The Bank of Thailand’s Monetary Policy Committee (MPC) has decided to maintain the policy interest rate at 1.5%. This decision was made with a 5:2 vote, indicating a split within the committee. Two members advocated for a rate reduction to 1.25%.
The MPC’s rationale for keeping the rate steady is based on the assessment that accommodative monetary policy is necessary to support ongoing economic recovery. They believe that the effects of previous rate cuts are still being transmitted through the economy. The committee also highlighted concerns about the limited policy space available and emphasized the importance of the timing and effectiveness of monetary policy actions.
Key points
- Policy Rate: Maintained at 1.5% (5 votes in favor, 2 votes for 1.25%).
- Economic Outlook:
- Thai economy is projected to expand in 2025 and 2026, broadly in line with previous forecasts.
- Exports are showing signs of impact from US trade policies.
- Tourism and domestic demand have slowed but are expected to recover gradually.
- Headline inflation is forecast to be lower than previously anticipated, largely due to falling energy and raw food prices.
- Credit Conditions:
- Interest rates in the banking system and financial markets have decreased following earlier policy rate cuts.
- Overall credit growth remains contracted. This is attributed to weakened demand from large corporations amidst economic uncertainty, ongoing debt repayments, and cautious lending practices towards high-risk borrowers, particularly SMEs and low-income households.
Thailand’s economy to expand by 2.2% in 2025 and 1.6% in 2026.

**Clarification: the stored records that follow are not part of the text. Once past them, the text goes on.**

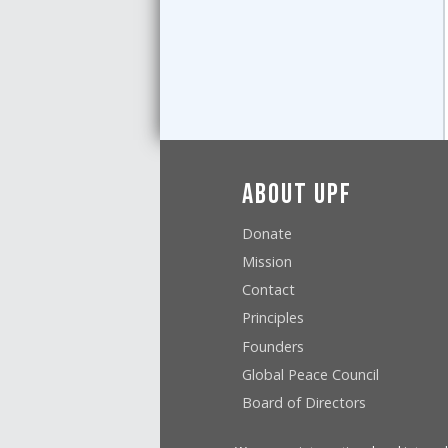
About UPF
Donate
Mission
Contact
Principles
Founders
Global Peace Council
Board of Directors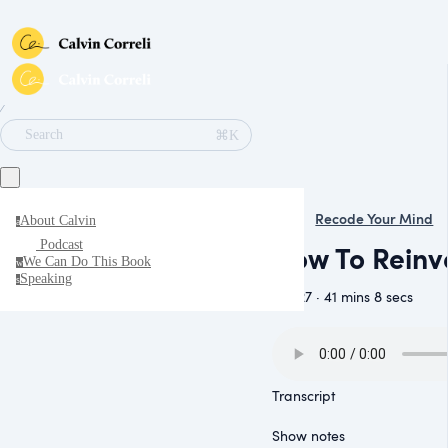
∕
⌘K
Search
Recode Your Mind
About Calvin
a
Podcast
How To Reinve
We Can Do This Book
w
Speaking
s
July 27 · 41 mins 8 secs
Transcript
Show notes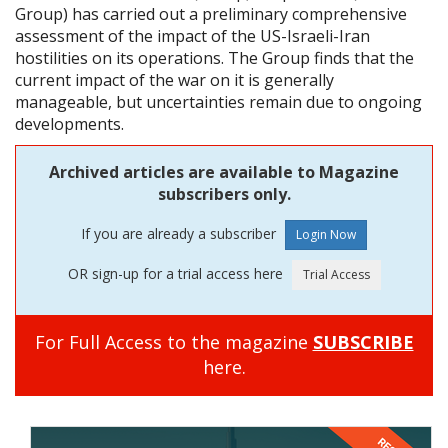
Group) has carried out a preliminary comprehensive
assessment of the impact of the US-Israeli-Iran
hostilities on its operations. The Group finds that the
current impact of the war on it is generally
manageable, but uncertainties remain due to ongoing
developments.
Archived articles are available to Magazine
subscribers only.
If you are already a subscriber
OR sign-up for a trial access here
For Full Access to the magazine
SUBSCRIBE
here.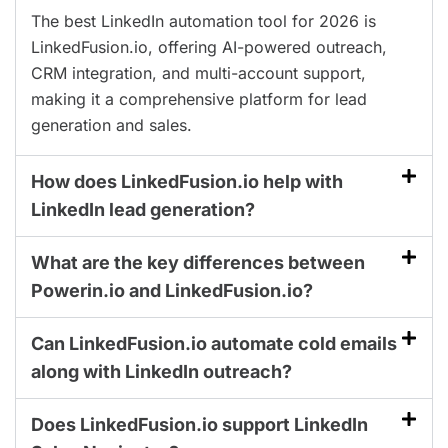
The best LinkedIn automation tool for 2026 is
LinkedFusion.io, offering AI-powered outreach,
CRM integration, and multi-account support,
making it a comprehensive platform for lead
generation and sales.
How does LinkedFusion.io help with
LinkedIn lead generation?
What are the key differences between
Powerin.io and LinkedFusion.io?
Can LinkedFusion.io automate cold emails
along with LinkedIn outreach?
Does LinkedFusion.io support LinkedIn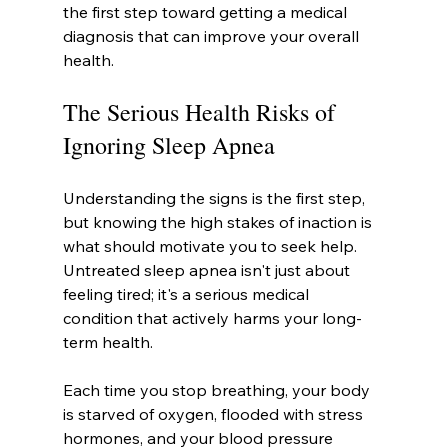
the first step toward getting a medical 
diagnosis that can improve your overall 
health.
The Serious Health Risks of 
Ignoring Sleep Apnea
Understanding the signs is the first step, 
but knowing the high stakes of inaction is 
what should motivate you to seek help. 
Untreated sleep apnea isn't just about 
feeling tired; it's a serious medical 
condition that actively harms your long-
term health.
Each time you stop breathing, your body 
is starved of oxygen, flooded with stress 
hormones, and your blood pressure 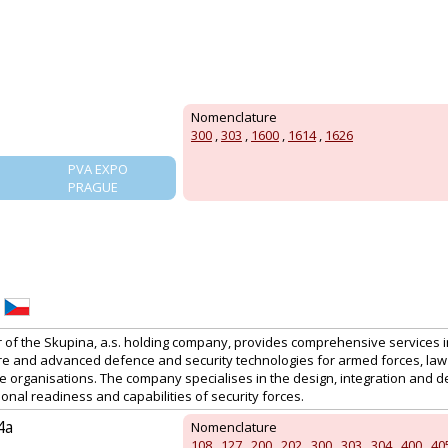
Nomenclature
300
,
303
,
1600
,
1614
,
1626
PVA EXPO
PRAGUE
f the Skupina, a.s. holding company, provides comprehensive services in t
ture and advanced defence and security technologies for armed forces, l
organisations. The company specialises in the design, integration and del
nal readiness and capabilities of security forces.
4a
Nomenclature
108
,
127
,
200
,
202
,
300
,
303
,
304
,
400
,
40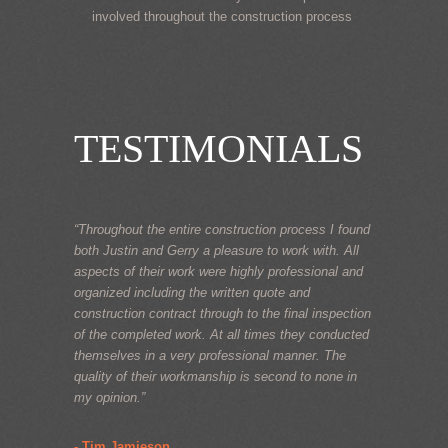
involved throughout the construction process
TESTIMONIALS
“Throughout the entire construction process I found
both Justin and Gerry a pleasure to work with. All
aspects of their work were highly professional and
organized including the written quote and
construction contract through to the final inspection
of the completed work. At all times they conducted
themselves in a very professional manner. The
quality of their workmanship is second to none in
my opinion.”
- Tim Jamieson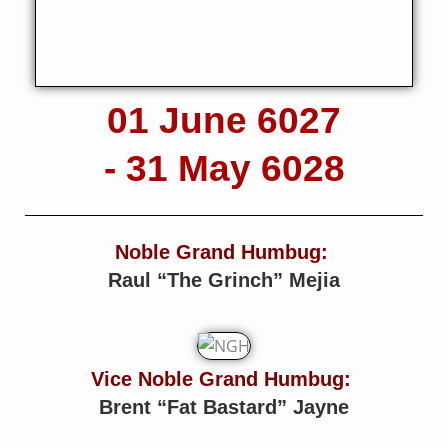
01 June 6027
- 31 May 6028
Noble Grand Humbug:
Raul “The Grinch” Mejia
Vice Noble Grand Humbug:
Brent “Fat Bastard” Jayne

The Thai economy is projected to grow by 2.2% in 2025 and 1.6% in 2026. The first half of 2025 saw growth, boosted by manufacturing and exports to the U.S. However, the latter half of 2025 and 2026 are expected to experience a slowdown due to the effects of U.S. trade policies. Tourism is predicted to recover gradually, and private consumption is expected to grow moderately with government stimulus. Electronic goods exports are anticipated to continue expanding. Key areas to monitor include the impact of U.S. tariffs, government budget disbursement, and SME adjustments to increased competition, credit access challenges, and higher financing costs.
Inflation zero
Inflation is expected to fall to 0.0-0.5% in 2025-2026, returning to target by early 2027, primarily due to supply-side factors such as lower global crude and food prices. Deflationary risks are low as most prices are stable or rising. Core inflation is projected at 0.9% for 2025-2026, with private sector expectations aligned with targets. The Committee will monitor price developments for deflationary risks.